Electronic Thesis and Dissertation Repository


Doctor of Philosophy


Computer Science


Mark Daley


The human brain is a complex, nonlinear dynamic chaotic system that is poorly understood. When faced with these difficult to understand systems, it is common to observe the system and develop models such that the underlying system might be deciphered. When observing neurological activity within the brain with functional magnetic resonance imaging (fMRI), it is common to develop linear models of functional connectivity; however, these models are incapable of describing the nonlinearities we know to exist within the system.

A genetic programming (GP) system was developed to perform symbolic regression on recorded fMRI data. Symbolic regression makes fewer assumptions than traditional linear tools and can describe nonlinearities within the system. Although GP is a powerful form of machine learning that has many drawbacks (computational cost, overfitting, stochastic), it may provide new insights into the underlying system being studied.

The contents of this thesis are presented in an integrated article format.
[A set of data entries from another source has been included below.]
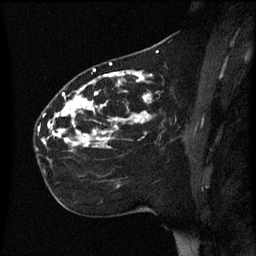
Breast MRI (dynamic contrast-enhanced), one sagittal slice. Dynamic contrast-enhanced series, image 2 of 3 at this slice position (ordered by acquisition). 1.5 T. TE 4.2 ms, TR 8.4 ms. 2.2 mm slice thickness. 256 × 256 image matrix. Female patient, age 35 years. From the clinical record (not read from this slice): setting: breast cancer imaged before/during neoadjuvant chemotherapy; receptor status: HER2-positive.
Annotated regions visible in this slice (semi-automatic segmentation, software-assisted and operator-edited):
- analysis volume of interest (the breast-tissue region the enhancement analysis was run in; not a lesion): box from (x=35, y=78) to (x=173, y=163) px
- tumour enhancement mask (voxels above the 70 % enhancement threshold inside the analysis volume of interest): (x=42, y=78)–(x=152, y=149)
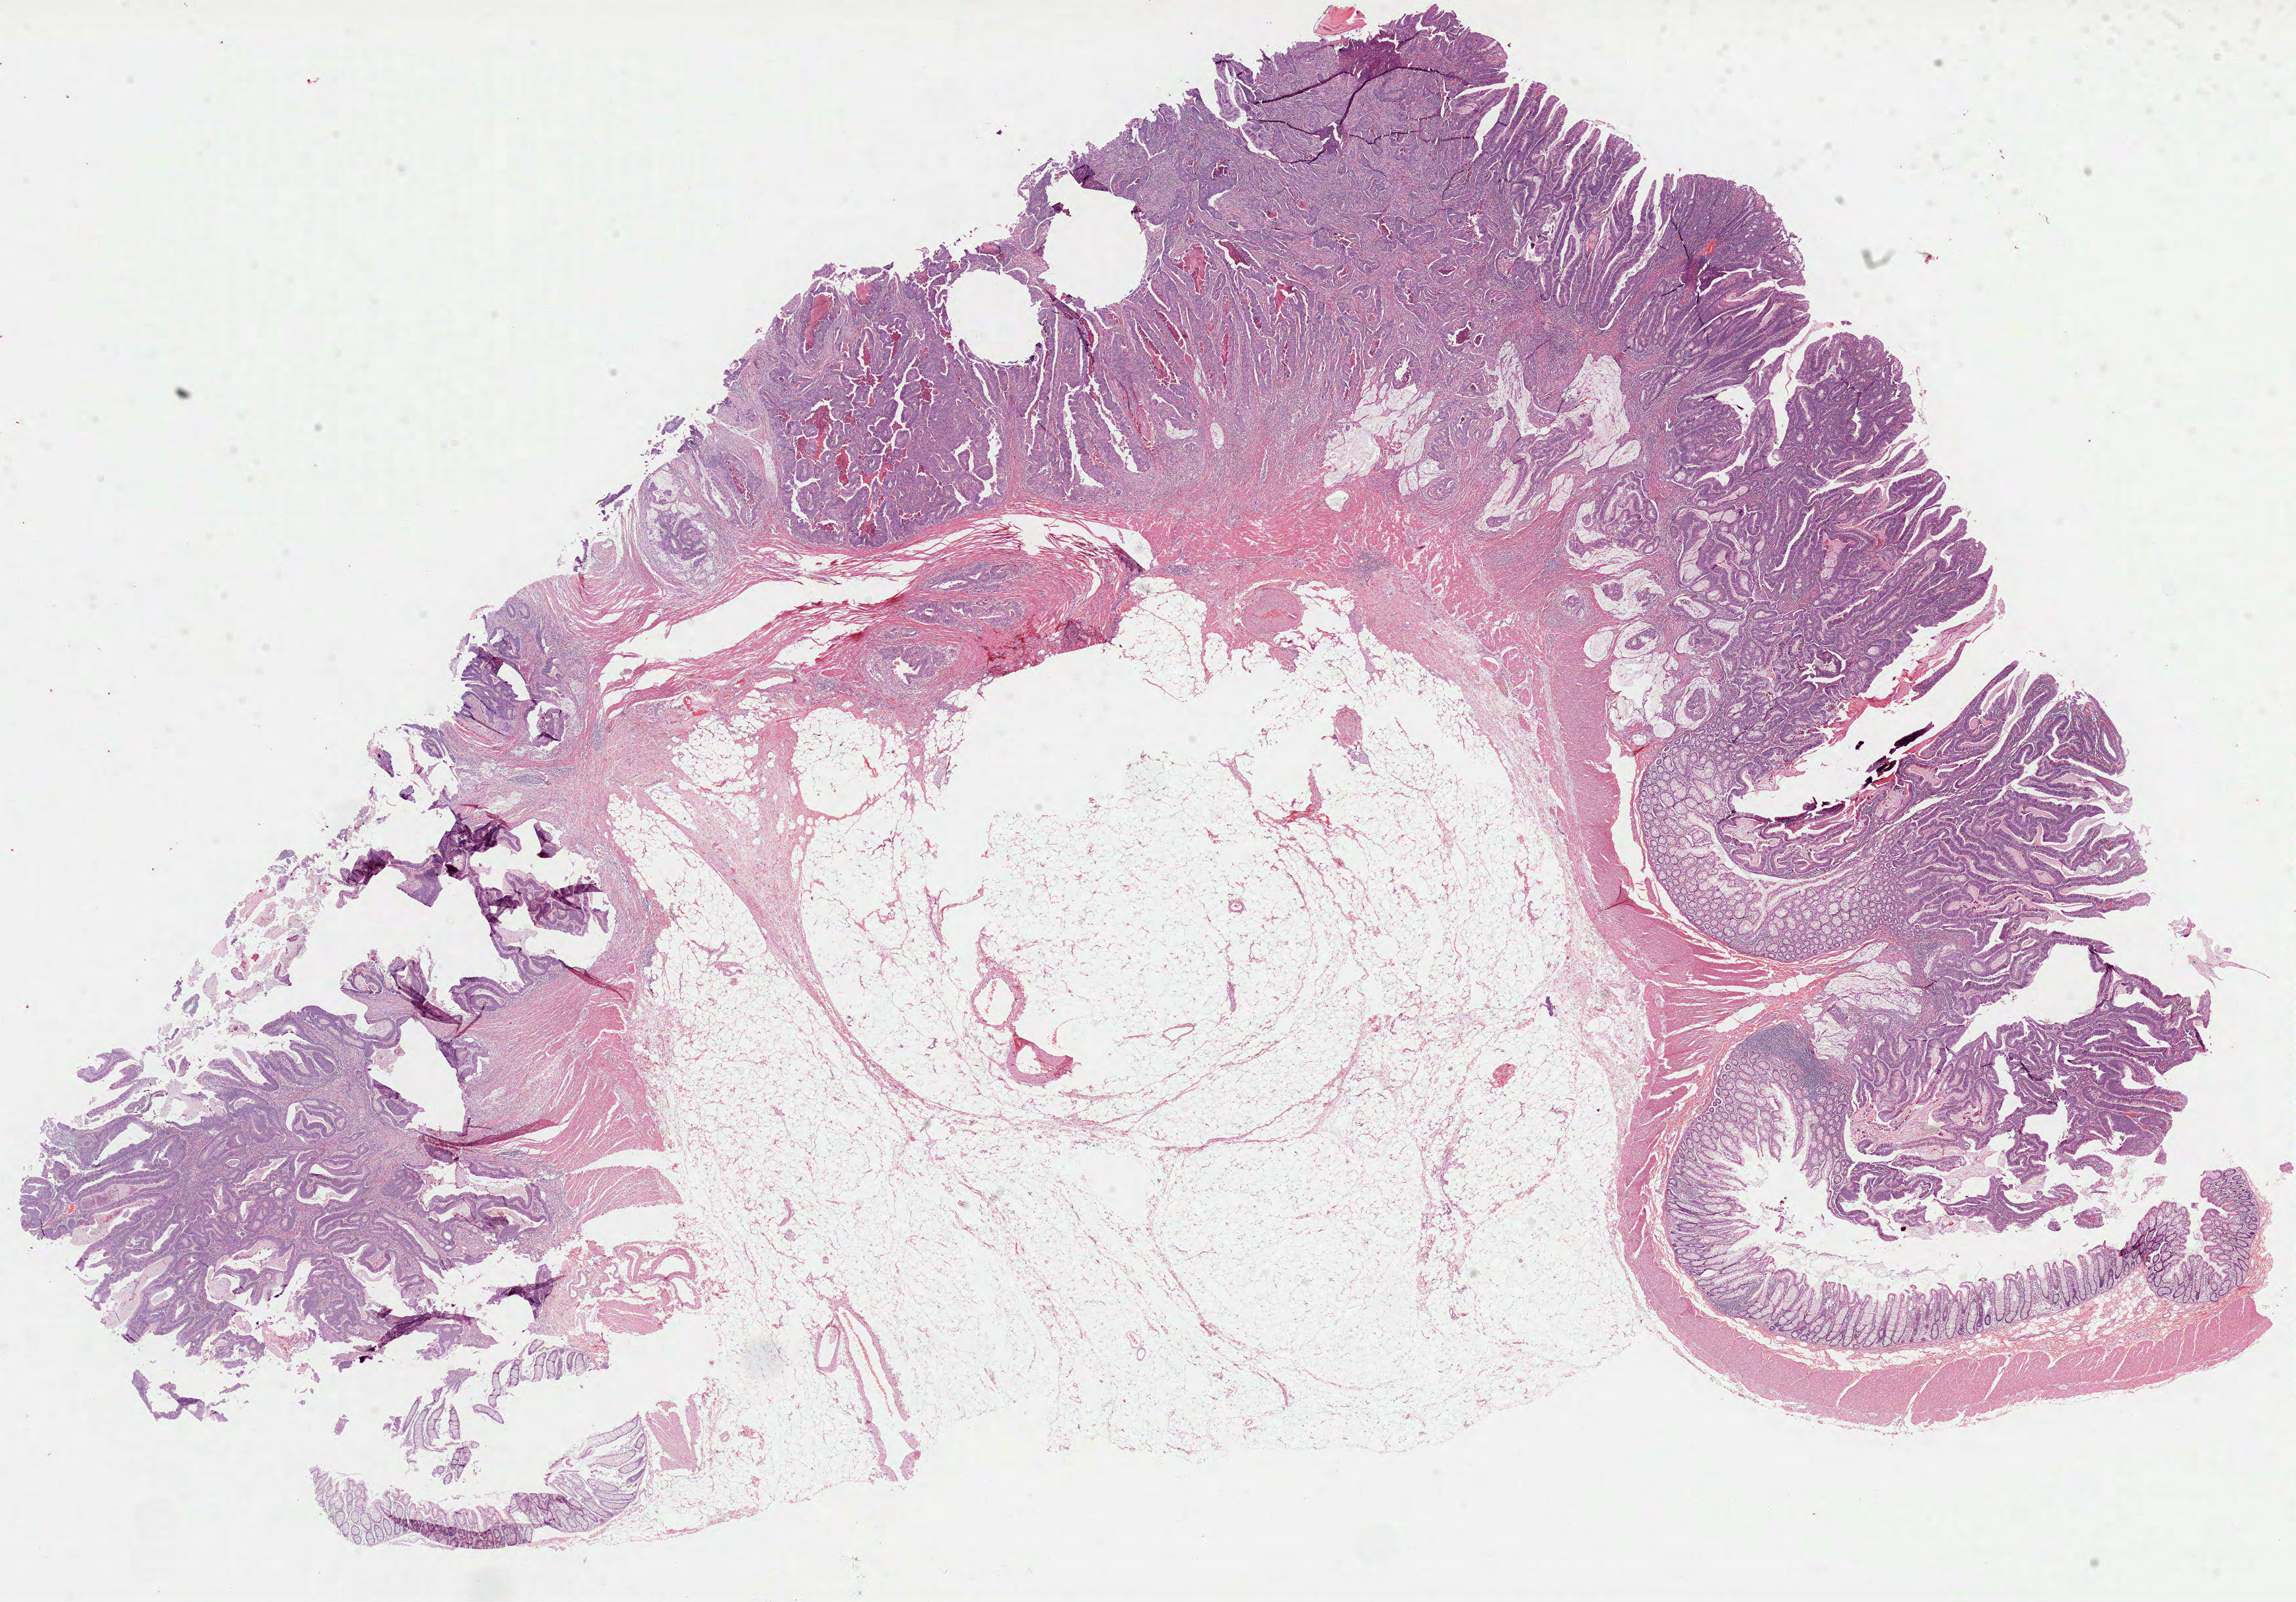
Digitized H&E-stained tissue section (whole slide) — a low-resolution overview of the entire scanned area, about 28.0 x 19.6 mm, formalin-fixed paraffin-embedded (FFPE) diagnostic section, sample: primary tumour, colon. Female patient; age at initial diagnosis 49 years.
Diagnosis: Adenocarcinoma, NOS (transverse colon). AJCC pathologic stage: III.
For all articles, data from the Human Connectome Project were used.

In the first article, nonlinear models for 507 subjects performing a motor task were created. These nonlinear models generated by GP contained fewer ROI than what would be found with traditional, linear tools. It was found that the generated nonlinear models would not fit the data as well as the linear models; however, when compared to linear models containing a similar number of ROI, the nonlinear models performed better.

Ten subjects performing 7 tasks were studied in article two. After improvements to the GP system, the generated nonlinear models outperformed the linear models in many cases and were never significantly worse than the linear models.

Forty subjects performing 7 tasks were studied in article three. Newly generated nonlinear models were applied to unseen data from the same subject performing the same task (intrasubject generalization) and many nonlinear models generalized to unseen data better than the linear models. The nonlinear models were applied to unseen data from other subjects performing the same task (intersubject generalization) and were not capable of generalizing as well as the linear.